11 de julho de 2026
NOTÍCIAS FALSAS

Padre da Santa Rita usa grupo de WhatsApp para espalhar 'fake news'

Por | da Redação
| Tempo de leitura: 7 min
Reprodução/Redes Sociais
O padre Marco Antônio Bognotti: mentira propagada e muita ironia em grupos de WhatsApp
O padre Marco Antônio Bognotti, pároco de uma das mais antigas e tradicionais igrejas de Franca, a Santa Rita, decidiu usar o WhatsApp para espalhar notícias falsas. No último domingo, às 9h34 da manhã, o padre compartilhou uma publicação mentirosa no grupo Franca Politicamente e causou polêmica. 
 
A postagem, que mostra uma mulher usando drogas cercada por outras pessoas, acusa uma professora supostamente filiada ao Psol, que se chamaria Vitória Donda, do Rio de Janeiro, de cheirar cocaína durante um "protesto da educação no RJ". Compartilhada com frequência, a publicação é uma clássica notícia falsa, desmentida sistematicamente desde 2016. A mesma imagem já foi usada para atacar políticos na Argentina e na Espanha. 

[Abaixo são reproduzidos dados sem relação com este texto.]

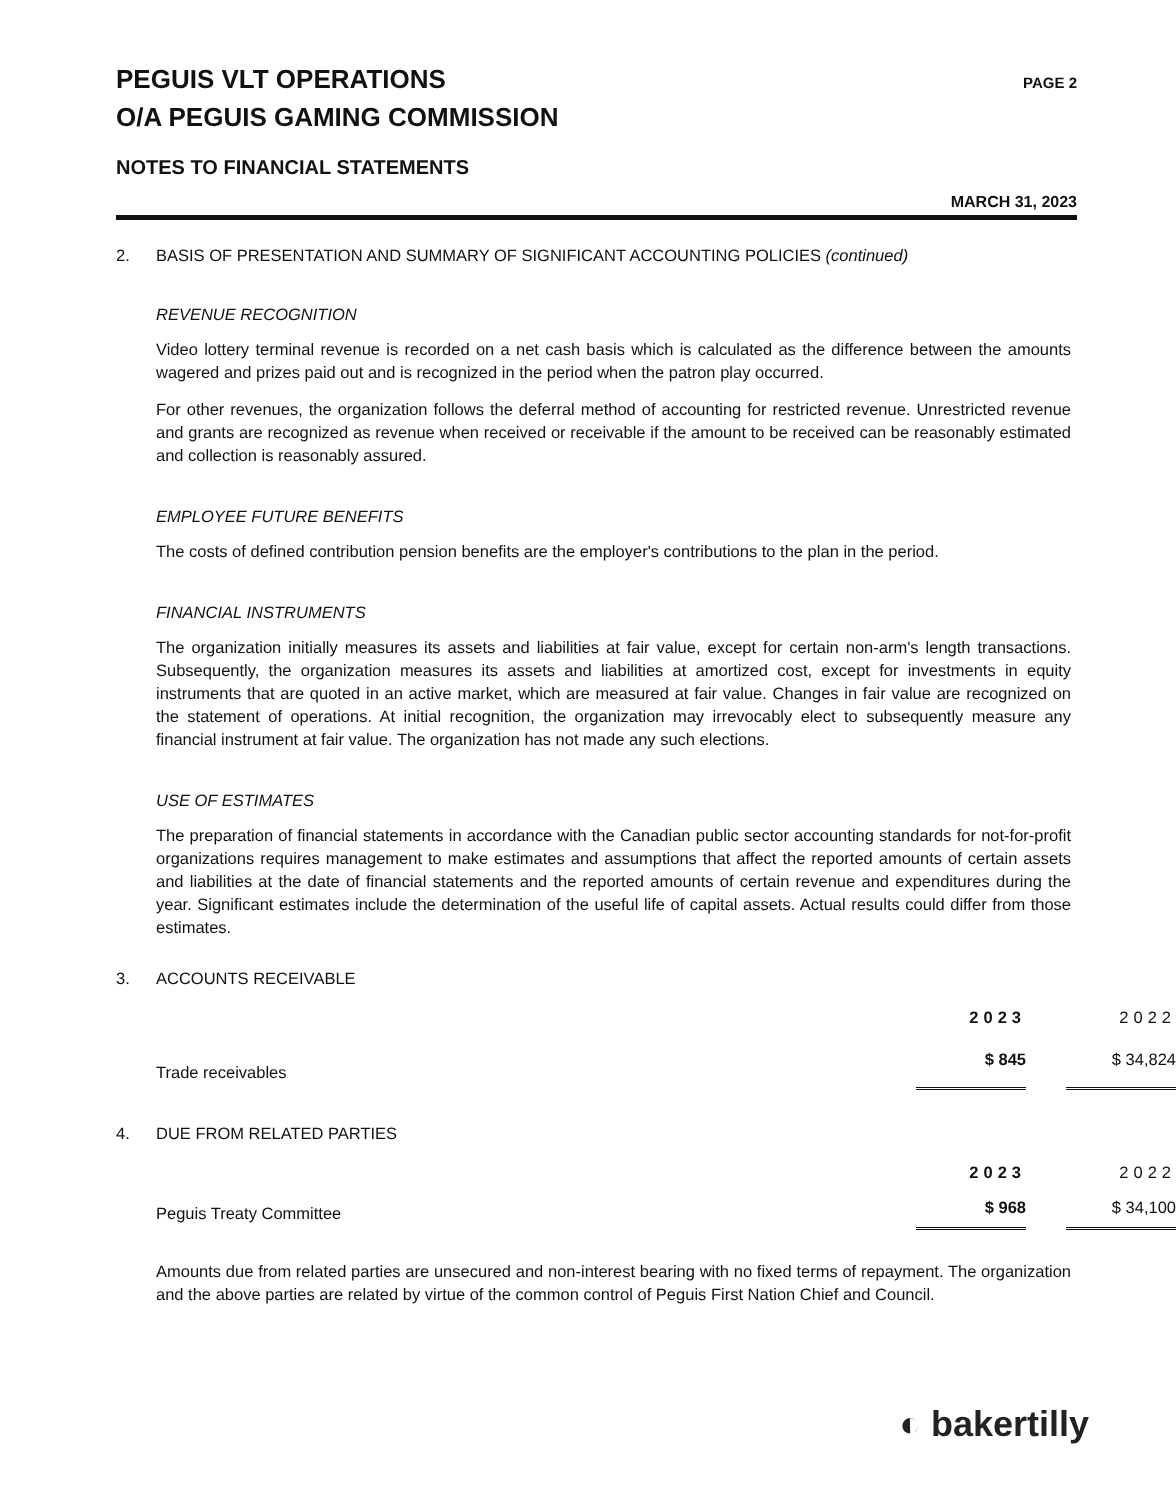PEGUIS VLT OPERATIONS
O/A PEGUIS GAMING COMMISSION
PAGE 2
NOTES TO FINANCIAL STATEMENTS
MARCH 31, 2023
2. BASIS OF PRESENTATION AND SUMMARY OF SIGNIFICANT ACCOUNTING POLICIES (continued)
REVENUE RECOGNITION
Video lottery terminal revenue is recorded on a net cash basis which is calculated as the difference between the amounts wagered and prizes paid out and is recognized in the period when the patron play occurred.
For other revenues, the organization follows the deferral method of accounting for restricted revenue. Unrestricted revenue and grants are recognized as revenue when received or receivable if the amount to be received can be reasonably estimated and collection is reasonably assured.
EMPLOYEE FUTURE BENEFITS
The costs of defined contribution pension benefits are the employer's contributions to the plan in the period.
FINANCIAL INSTRUMENTS
The organization initially measures its assets and liabilities at fair value, except for certain non-arm's length transactions. Subsequently, the organization measures its assets and liabilities at amortized cost, except for investments in equity instruments that are quoted in an active market, which are measured at fair value. Changes in fair value are recognized on the statement of operations. At initial recognition, the organization may irrevocably elect to subsequently measure any financial instrument at fair value. The organization has not made any such elections.
USE OF ESTIMATES
The preparation of financial statements in accordance with the Canadian public sector accounting standards for not-for-profit organizations requires management to make estimates and assumptions that affect the reported amounts of certain assets and liabilities at the date of financial statements and the reported amounts of certain revenue and expenditures during the year. Significant estimates include the determination of the useful life of capital assets. Actual results could differ from those estimates.
3. ACCOUNTS RECEIVABLE
| | 2023 | | 2022 |
| --- | --- | --- | --- |
| Trade receivables | $ 845 | | $ 34,824 |
4. DUE FROM RELATED PARTIES
| | 2023 | | 2022 |
| --- | --- | --- | --- |
| Peguis Treaty Committee | $ 968 | | $ 34,100 |
Amounts due from related parties are unsecured and non-interest bearing with no fixed terms of repayment. The organization and the above parties are related by virtue of the common control of Peguis First Nation Chief and Council.
◐ bakertilly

Questionado pelos próprios membros do grupo, o padre se defendeu. "Eu não tenho bola de cristal", disse em áudio depois de ser repreendido por outros participantes, que apontaram se tratar de fake news.
 
O grupo Franca Politicamente é composto por 184 participantes. Entre eles, professores, advogados, vereadores, secretários municipais, ex-secretários municipais, ex-candidatos à prefeitura de Franca, jornalistas, outros padres, a deputada Graciela Ambrósio (PL) e o prefeito Alexandre Ferreira (MDB). Segundo a descrição do grupo, o objetivo é discutir "assuntos relacionados à Franca, podendo se estender a assuntos de âmbito nacional de momento, porém sem muita repetição, pois o foco é Franca". Entre as regras, o grupo também avisa, em letras destacadas, que é "proibido compartilhar fake news".
 
O alerta, no entanto, não intimidou o padre, que defende postar qualquer conteúdo sem nenhuma preocupação - mesmo, mentirosos. "Agora tenho que fazer escrutínio de cada coisa que tenho que apresentar aí? Quer acreditar, acredita, não quer acreditar, não acredita. Se é fake, se é faique, se é funk (sic). O que tem que ver que eu espalho Jesus Cristo, o amor de Deus? Uai. Se eu recebo de um grupo que também é sério, se é PM, G7 da Polícia Militar, uai!? Agora eu tenho que ir lá escrutinar o fulano, o beltrano, o ciclano, pra postar? Se é verdade, não sei. Se é mentira, não sei. É impossível. Eu não tenho bola de cristal (...).", disse, em tom jocoso, num áudio enviado ao grupo depois de ser questionado.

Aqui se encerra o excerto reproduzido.